15 Temmuz askeri darbesi üzerinden tam 8 yıl geçti.

15 Temmuz için ‘hain darbe girişimi’ deniliyor.

Diğerleri hain değil miydi?

Asla, bütün darbeler haindir. Halkın malını, silahını, halka karşı kullanmışlardır.

Türkiye’nin darbe değil darbeler tecrübesi var.

Başarıya ulaşmış ilk askeri darbe, 27 Mayıs 1960 Darbesidir. Bunu 12 Eylül 1980 Darbesi takip etti.

Bunun yanında mevcut hükümetlere uyarı ve tehdit içeren ‘muhtıra’ olarak nitelendirilen askerin açıklamaları olmuştur.  

12 Mart 1971 Muhtırası.

27 Aralık 1979 Muhtırası.

28 Şubat 1997 Muhtırası. Bu muhtıra olarak geçse de bu bir darbedir. Muhtıra adı altında birçok darbenin yapamadığını yapmıştır. Post modern bir darbe olarak etkisi ve sonuçları halen devam etmektedir.

27 Nisan 2007 Muhtırası

Bununla birlikte emir komuta zinciri içerisinde yapılmamış, askeri darbe kalkışmaları olmuştur.

21 Ekim 1961, 22 Şubat 1962, 20 Mayıs 1963, 20 Mayıs 1969 9 Mart 1971 Askeri Darbe Ayaklanmaları ve en son kalkışma olan 15 Temmuz 2016 darbesi.

Türkiye’de yapılan bütün darbelerin arkasındaki ana güç Batı olmuştur, ABD olmuştur, NATO olmuştur.

Bütün darbelerin planlandığı, sevk ve idare edildiği yerler NATO’nun Türkiye’deki üsleri olmuştur. 15 Temmuz’da İncirlik Üssü ve diğer NATO üslerinin nasıl aktif olarak kullanıldığını hatırlayalım.

27 Mayıs 1960 Darbesi’ni solcular ABD’ye karşı yapılmış denmektedir. Bu, kuru bir söylemden ibarettir. Darbeyi yapan askerlerin hepsi özel harpçi ve NATO’nun yetiştirdiği subaylardır.

Bütün darbeler kendilerini Anayasanın koruyucusu ve hamisi, vatansever, laik ve Kemalist olarak adlandırmışlardır.

Bütün darbe ve darbeciler halkın değer yargılarına inancına karşı olmuştur.

Bütün darbeciler işbaşına gelir gelmez İslam ve İslami değerlerle savaş içinde olmuşlardır. Siz bakmayın meydanlarda ‘inşallah, maşallah, Şeriatın kestiği parmak acımaz’ sözlerine…

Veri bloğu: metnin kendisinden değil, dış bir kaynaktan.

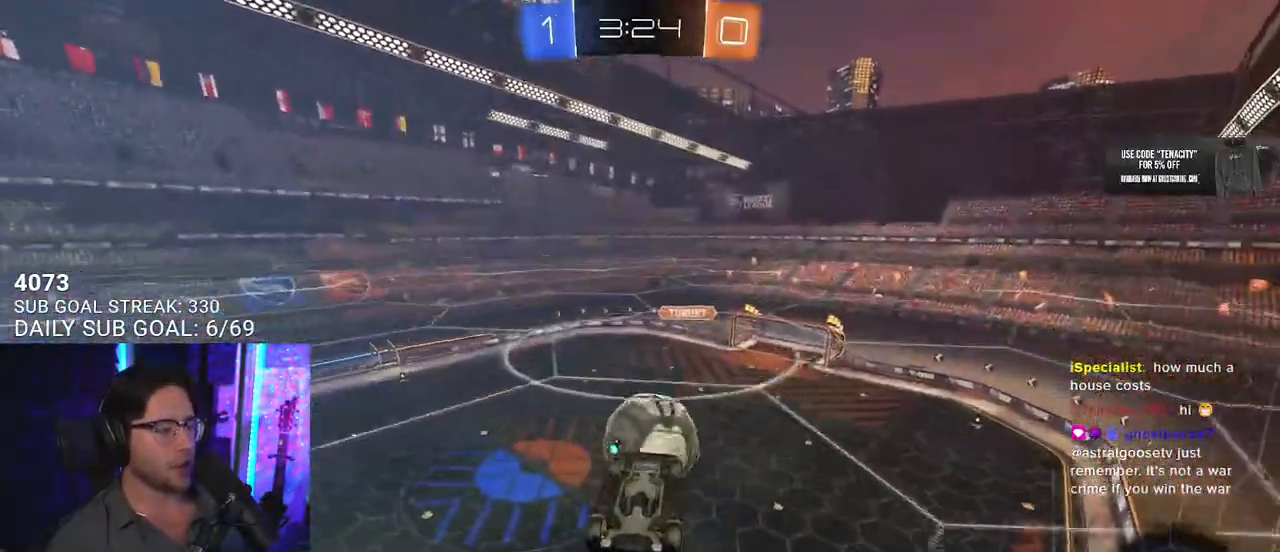
{"buttons": ["L3"], "left_stick": "up-right", "right_stick": "center", "events": [[33, "left_stick", "up-right"], [100, "L3", "down"]]}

Bütün darbeciler işbaşına geldikleri an ‘Anayasanın bize verdiği görevle, anayasayı tekrar işlevsel hale getirmek için yönetime el koyduk’ diyen darbeciler iş başına gelir gelmez de var olan anayasayı lağv ederek kendi anayasalarını halka dikte ettirmişlerdir.

Anayasaları zulmün ve kötülüğün anası olmuştur.

12 Eylül Darbe sonrası; resmî rakamlara göre 650.000 kişi gözaltına alındı, 230.000 kişi askerî mahkemelerce yargılandı. Cezaevlerinde işkence sonucu 171 kişi olmak üzere yaklaşık 300 kişi öldü. 48 kişi (24 adli suçlu, 15 sol, 8 sağ, 1 ASALA militanı) idam edildi. 1.683.000 kişi ise fişlendi.

Bütün darbeler ve muhtıralar Türkiye’ye maddi ve manevi alanda geriye götürmüştür.  

Her darbe sonrasında ‘bu ülkede darbe dönemi sona erdi’ söylemleri inandırıcı gelmiyor. Her darbeden sonra yeni darbeler olmuştur.

Günümüzde de öyle…

Bu ülkede halen darbecilerin anayasasıyla idare edilmekteyiz.

Darbecilerin arkasında olan ve aktif bir şekilde rol oynayan NATO ve ABD üsleri ülkemizde varlıklarını halen devam ettirmekteler.

Bu iki çelişki sona erdirilmedikçe bu ülkede darbeler dönemi bitmeyecektir.